Flamingos - Bev Russell, Library Director

(This column appeared in the September 27, 2010, Star-Herald)

 

I was working at the circulation desk a couple of weeks ago when a patron returned several books by Donna Andrews. I looked at the titles and got such a chuckle out of them that I decided it was time I read one of her books.

Donna Andrews writes cozy mysteries with the heroine Meg Langslow. All of these books have a bird in the title like “We’ll always have parrots”. Her first book, “Murder with Peacocks” won the Agatha, Anthony, Barry, and Romantic Times awards for best first novel and the Lefty award for the funniest mystery of 1999. Not bad, huh? After “Murder with Peacocks” was published Andrews purchased a copy of “Peterson’s Field Guide to Eastern Birds” and began writing her series of bird titled mysteries. She has won numerous awards with this series as well as a second series titled with a computer theme.

I read “Revenge of the Wrought-Iron Flamingos”. The book is set in Yorktown, Virginia during a Revolutionary War reenactment of the British surrender in 1781. Meg Langslow returns to her hometown for the craft fair. She is an amateur blacksmith and designs various crafts like swords and daggers out of wrought iron. She also made a dozen pink flamingos on consignment for a friend of her mothers. At the fair Meg hides the flamingos in a crate because she doesn’t want to become known as “the blacksmith who makes those cute wrought-iron flamingos.”

Meg’s future mother-in-law, who is in charge of the festival, has given Meg several other duties. She is to be on the outlook for any “anachronisms” such as cell phones, calculators, wristwatches or other modern devices, which will ruin the historical authenticity. All is going well until a salesman is discovered dead in her booth. Unfortunately, he is discovered with a dagger in his back that Meg made. Now, Meg must solve a murder along with her other duties.
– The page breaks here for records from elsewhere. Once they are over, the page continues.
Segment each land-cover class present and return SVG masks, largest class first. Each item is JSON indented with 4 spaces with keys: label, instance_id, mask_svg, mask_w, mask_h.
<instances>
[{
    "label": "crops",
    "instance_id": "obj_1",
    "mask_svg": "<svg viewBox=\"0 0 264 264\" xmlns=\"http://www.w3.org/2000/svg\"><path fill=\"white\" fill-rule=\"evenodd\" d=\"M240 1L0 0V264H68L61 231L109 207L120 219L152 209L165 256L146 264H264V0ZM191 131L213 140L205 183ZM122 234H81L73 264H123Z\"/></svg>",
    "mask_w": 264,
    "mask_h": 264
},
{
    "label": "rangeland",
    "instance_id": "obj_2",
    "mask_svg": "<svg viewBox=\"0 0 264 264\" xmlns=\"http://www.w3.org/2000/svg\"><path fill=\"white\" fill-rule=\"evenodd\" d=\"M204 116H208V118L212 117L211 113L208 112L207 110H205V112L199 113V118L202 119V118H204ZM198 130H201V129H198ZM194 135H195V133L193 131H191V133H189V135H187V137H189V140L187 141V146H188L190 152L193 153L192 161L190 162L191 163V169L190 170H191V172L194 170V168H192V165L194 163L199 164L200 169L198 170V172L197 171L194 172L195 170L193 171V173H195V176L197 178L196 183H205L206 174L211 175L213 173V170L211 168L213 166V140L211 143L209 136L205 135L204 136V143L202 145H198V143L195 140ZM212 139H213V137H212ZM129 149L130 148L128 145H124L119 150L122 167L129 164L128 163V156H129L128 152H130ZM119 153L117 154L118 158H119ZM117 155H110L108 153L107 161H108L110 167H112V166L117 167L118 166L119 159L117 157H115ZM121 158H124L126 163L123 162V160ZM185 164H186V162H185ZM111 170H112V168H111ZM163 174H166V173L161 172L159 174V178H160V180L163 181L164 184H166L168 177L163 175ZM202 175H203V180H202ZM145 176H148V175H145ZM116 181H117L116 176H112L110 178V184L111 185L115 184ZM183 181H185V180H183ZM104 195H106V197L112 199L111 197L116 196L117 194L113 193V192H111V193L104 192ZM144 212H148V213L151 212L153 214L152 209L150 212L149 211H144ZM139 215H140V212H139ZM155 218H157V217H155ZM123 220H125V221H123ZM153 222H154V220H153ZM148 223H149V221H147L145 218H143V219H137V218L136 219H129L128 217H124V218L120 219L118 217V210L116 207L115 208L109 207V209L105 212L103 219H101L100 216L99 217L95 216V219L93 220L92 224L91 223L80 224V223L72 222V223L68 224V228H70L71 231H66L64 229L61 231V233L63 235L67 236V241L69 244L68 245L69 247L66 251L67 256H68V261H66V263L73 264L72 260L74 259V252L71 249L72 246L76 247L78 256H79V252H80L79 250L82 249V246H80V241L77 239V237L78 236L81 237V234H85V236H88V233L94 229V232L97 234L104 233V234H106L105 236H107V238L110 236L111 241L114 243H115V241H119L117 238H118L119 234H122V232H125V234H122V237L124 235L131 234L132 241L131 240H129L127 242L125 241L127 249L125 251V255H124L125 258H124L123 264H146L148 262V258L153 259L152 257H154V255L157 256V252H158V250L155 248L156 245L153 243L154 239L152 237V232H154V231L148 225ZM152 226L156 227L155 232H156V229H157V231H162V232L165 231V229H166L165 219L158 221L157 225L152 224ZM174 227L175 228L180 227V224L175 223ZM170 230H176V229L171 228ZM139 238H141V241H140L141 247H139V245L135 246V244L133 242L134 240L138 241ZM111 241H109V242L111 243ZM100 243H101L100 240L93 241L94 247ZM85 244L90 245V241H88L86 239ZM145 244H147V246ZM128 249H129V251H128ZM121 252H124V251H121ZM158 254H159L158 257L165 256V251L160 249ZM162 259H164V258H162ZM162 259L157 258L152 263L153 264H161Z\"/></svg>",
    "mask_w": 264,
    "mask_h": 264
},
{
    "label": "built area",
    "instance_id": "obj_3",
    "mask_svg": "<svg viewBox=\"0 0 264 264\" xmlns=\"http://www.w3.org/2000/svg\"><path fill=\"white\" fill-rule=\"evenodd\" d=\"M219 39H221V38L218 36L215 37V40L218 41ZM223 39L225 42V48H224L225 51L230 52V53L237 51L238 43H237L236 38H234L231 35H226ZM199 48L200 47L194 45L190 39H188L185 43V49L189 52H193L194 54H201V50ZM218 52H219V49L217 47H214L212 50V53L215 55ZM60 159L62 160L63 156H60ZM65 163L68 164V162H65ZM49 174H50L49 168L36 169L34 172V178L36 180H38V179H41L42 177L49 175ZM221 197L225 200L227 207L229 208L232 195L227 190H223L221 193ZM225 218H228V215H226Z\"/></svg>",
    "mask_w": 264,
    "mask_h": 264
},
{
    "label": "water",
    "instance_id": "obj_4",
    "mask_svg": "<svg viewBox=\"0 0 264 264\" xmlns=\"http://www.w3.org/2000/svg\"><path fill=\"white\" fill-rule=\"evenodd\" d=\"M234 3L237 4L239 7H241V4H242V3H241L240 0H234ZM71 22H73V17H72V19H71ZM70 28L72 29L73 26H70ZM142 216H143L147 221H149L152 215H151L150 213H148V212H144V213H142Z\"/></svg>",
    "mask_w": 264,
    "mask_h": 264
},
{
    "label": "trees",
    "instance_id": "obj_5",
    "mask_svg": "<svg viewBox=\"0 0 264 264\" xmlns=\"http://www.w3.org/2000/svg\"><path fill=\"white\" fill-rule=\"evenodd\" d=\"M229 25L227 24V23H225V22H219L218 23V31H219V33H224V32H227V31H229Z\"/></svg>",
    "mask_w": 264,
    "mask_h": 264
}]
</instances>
Andrews provides plenty of chuckles. When Meg dons a gown with stays for the evening banquet, she says, “Not only did the neckline seems much lower…but every time I looked down, my breasts looked much closer than I was used to seeing them. I had to fight the irrational fear that if I stumbled they would fly up and smack me in the face.”

Meg’s doctor father mans the medical tent. Naturally like any 17th Century doctor, he has a number of leeches available for anyone who needs to be bled. As Meg passes his tent, she hears laughter coming from it and assumes he is entertaining small boys with “his troupe of performing leeches”. According to Meg’s brother, one of his favorite acts is playing Rogue Elephant, that “…involved Dad attaching the longest available leech to his nose and lurching around the room trumpeting like a wounded pachyderm.” Meg prefers not to investigate. She believes “…that no one from whom I had inherited DNA could be capable of doing such a thing.”

Of course, Meg catches the murderer, and additionally, gets many new orders for her wrought-iron pink flamingos, much to her chagrin. As with all cozies, the mystery plays second fiddle to the characters and odd ball situations. The latest Donna Andrews mystery is “Swan for the Money”. I encourage you to try one of her books. They are a “hoot”—“Owls well that ends well”.